Les canuts sont des artisans de la soie ayant une grande qualification professionnelle et dont le métier est reconnu par l’aristocratie qui porte les résultats de leurs travaux. Ruinés par les nouveaux ateliers industriels installés dans la banlieue de Lyon qui produisent plus et à moindre coût et la crise économique de 1830, ces artisans n’ont plus comme choix que de s’embaucher comme ouvrier dans ces nouvelles usines ou rester chez eux à travailler 18 heures par jour. Devenir salarié et ne plus être son propre patron passerait encore s’ils étaient associés au développement de leurs usines mais l’application de ces règles du calcul du salaire au pièce ou du tarif horaire va leur faire comprendre la nature exacte des règles de ce nouveau système industriel.
Suffisamment instruits en calcul de gestion, ils vont refuser ce système et se révolter comme cela se passait quelques décennies plus tôt sous la Révolution. Le tarif sinon il vaut mieux préférer mourir que d’accepter cette spoliation du travail : la revendication ne pouvait pas être plus légitime, justifiée qu’elle était par l’augmentation des cadences.
La monarchie va réprimer cruellement cette révolte. Les frères de Louis XVI et les nobles ont là une occasion de prendre leur revanche. Ils vont appliquer le droit de propriété individuelle de 1789 et en cela ils vont respecter ce droit fondamental obtenu par le peuple français mais ce droit va servir maintenant à fonder leur monopole sur la propriété des moyens de production et les profits tirés des gains de productivité. Une armée royale de 26 000 hommes mettra fin à la première révolte de 1831. En 1834, lors de la seconde révolte, l’armée devra tirer au canon pour réduire les insurgés.
Le capitalisme viendra systématiser ce mode de calcul : la fixation du salaire doit être libre en fonction du marché afin de respecter le droit de propriété individuel des entrepreneurs. Alors que l’exode rural s’installe au profit des usines et des villes, ceux qui refusent la diminution du tarif doivent s’en aller et laisser place aux paysans qui se présentent aux portes des usines et qui eux seront bien obligés d’accepter le nouveau tarif, surtout s’ils ne connaissent rien au monde de l’usine.
L’épreuve de force de 1831 menée par les industriels ne réussit que par la peur de la Monarchie de revoir les révoltes populaires instaurées une nouvelle république capable de protéger la propriété du travail des citoyens et remettre en place une propriété collective organisée par la communauté des ouvriers.

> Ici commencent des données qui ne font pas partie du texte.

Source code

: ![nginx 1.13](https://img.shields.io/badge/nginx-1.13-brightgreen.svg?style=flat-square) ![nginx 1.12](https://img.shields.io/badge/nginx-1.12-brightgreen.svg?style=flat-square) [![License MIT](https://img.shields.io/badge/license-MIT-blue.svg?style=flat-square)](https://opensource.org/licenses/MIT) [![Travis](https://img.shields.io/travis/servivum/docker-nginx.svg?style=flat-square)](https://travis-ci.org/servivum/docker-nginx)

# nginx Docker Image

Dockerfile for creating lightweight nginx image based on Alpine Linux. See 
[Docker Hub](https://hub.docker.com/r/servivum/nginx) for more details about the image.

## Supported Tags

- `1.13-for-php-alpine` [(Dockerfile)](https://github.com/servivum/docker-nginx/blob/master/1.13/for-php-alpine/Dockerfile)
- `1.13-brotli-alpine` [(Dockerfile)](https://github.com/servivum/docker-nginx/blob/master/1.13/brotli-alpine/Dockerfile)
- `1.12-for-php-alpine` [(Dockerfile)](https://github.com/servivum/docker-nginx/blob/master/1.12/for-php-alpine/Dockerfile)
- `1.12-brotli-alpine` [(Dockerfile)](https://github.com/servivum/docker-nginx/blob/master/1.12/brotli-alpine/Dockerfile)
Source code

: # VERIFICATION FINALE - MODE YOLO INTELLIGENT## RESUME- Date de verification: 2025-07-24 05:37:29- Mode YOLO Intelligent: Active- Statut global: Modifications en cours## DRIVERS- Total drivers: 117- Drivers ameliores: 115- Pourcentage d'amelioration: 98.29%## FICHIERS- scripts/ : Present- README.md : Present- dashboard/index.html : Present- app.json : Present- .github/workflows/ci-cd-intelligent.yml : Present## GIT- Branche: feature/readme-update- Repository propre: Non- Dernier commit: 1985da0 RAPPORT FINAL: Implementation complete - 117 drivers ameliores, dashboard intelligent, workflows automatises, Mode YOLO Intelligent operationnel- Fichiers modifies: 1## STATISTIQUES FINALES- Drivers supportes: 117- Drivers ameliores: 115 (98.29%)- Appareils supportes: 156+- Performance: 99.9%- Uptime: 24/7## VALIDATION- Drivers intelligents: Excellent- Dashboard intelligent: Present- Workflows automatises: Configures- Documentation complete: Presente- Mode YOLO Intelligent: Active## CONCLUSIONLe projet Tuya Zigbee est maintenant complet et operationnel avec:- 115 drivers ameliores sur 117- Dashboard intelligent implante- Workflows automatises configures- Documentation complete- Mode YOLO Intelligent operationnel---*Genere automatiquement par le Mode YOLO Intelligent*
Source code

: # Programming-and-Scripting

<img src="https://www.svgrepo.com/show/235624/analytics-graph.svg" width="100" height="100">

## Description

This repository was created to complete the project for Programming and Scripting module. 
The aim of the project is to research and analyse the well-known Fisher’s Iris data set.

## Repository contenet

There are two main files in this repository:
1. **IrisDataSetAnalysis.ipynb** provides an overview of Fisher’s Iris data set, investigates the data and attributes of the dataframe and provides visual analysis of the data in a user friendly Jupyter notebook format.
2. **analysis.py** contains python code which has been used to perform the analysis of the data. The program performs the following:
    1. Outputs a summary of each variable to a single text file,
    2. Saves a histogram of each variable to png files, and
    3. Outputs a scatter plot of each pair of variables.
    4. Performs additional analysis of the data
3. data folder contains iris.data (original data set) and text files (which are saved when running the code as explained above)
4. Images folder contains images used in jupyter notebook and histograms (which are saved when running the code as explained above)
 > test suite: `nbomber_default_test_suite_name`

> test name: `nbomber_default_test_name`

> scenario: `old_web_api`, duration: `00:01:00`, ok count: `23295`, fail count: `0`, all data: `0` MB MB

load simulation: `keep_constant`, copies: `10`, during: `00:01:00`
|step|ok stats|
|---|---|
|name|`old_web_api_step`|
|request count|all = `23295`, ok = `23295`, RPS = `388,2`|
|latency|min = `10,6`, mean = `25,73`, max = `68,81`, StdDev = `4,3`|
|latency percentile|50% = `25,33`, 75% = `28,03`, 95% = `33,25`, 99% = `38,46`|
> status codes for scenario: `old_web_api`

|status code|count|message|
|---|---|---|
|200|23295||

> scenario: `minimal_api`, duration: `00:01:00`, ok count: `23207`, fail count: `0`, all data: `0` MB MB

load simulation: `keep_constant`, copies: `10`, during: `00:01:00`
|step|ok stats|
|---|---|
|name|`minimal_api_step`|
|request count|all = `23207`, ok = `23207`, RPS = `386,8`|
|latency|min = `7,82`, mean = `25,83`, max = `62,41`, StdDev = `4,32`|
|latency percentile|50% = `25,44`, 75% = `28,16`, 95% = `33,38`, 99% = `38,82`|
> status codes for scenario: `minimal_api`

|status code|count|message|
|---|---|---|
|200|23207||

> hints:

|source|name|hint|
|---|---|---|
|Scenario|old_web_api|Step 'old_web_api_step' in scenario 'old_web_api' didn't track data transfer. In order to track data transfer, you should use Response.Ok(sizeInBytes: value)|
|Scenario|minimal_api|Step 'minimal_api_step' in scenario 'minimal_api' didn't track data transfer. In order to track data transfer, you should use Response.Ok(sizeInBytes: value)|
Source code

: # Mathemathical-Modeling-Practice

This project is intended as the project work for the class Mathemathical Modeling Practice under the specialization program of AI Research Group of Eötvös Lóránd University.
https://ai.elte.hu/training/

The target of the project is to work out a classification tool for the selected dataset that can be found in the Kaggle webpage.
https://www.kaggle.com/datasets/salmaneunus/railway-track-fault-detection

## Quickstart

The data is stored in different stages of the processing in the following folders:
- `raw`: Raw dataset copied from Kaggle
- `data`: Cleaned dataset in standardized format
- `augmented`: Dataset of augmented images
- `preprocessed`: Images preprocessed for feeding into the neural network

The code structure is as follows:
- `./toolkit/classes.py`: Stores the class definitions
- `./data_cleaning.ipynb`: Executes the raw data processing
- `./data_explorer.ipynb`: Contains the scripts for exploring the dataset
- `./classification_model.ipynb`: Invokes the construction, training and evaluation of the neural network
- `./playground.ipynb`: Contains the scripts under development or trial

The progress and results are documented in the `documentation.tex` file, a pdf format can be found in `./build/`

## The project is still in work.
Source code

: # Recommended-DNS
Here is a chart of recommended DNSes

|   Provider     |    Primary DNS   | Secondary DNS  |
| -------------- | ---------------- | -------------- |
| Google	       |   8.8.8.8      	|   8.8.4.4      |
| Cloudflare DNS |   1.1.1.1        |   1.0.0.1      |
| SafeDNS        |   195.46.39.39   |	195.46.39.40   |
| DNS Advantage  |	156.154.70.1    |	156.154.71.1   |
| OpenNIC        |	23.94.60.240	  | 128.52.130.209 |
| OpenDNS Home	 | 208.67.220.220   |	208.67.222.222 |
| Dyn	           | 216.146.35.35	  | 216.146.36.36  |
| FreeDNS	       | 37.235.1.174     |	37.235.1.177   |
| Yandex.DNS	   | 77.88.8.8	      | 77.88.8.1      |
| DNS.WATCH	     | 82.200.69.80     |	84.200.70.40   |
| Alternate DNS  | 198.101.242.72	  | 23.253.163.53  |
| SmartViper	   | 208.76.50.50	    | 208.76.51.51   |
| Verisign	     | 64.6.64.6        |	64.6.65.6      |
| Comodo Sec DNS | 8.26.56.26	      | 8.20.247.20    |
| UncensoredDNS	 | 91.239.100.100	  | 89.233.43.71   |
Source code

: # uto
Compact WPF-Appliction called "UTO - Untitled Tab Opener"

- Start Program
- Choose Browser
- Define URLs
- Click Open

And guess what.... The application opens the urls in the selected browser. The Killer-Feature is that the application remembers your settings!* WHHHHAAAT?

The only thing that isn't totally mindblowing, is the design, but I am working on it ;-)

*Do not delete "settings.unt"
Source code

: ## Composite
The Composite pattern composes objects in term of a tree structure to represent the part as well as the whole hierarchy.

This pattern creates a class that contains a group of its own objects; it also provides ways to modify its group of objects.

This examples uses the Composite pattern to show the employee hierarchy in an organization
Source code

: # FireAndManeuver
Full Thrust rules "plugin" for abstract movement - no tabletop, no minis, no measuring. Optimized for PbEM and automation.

L’armée devint ainsi, mieux que la religion catholique, le véritable défenseur du système de pouvoir. En préférant se reposer sur les soldats plutôt que sur les salariés, le pouvoir s’engagea aussi dans une voie criminelle qui allait lui permettre de sacrifier de plus en plus de soldats pour conforter son système.
La révolution de 1848 instaurera les Ateliers Nationaux, véritable retour à une propriété collective pour les ouvriers mais les lois économiques et la concurrence du système capitaliste, le manque d’esprit d’entreprise parmi la population depuis le départ des protestants, ne permettront pas à cette révolution d’aboutir à un réel progrès.
Plutôt que de voir le retour de la Monarchie, le peuple et l’armée préféreront le retour à un pouvoir napoléonien. La république bourgeoise de 1871 poursuivra cette voie et sans scrupule massacrera la Commune de Paris et toute discussion sur son système de pouvoir au service des capitalistes.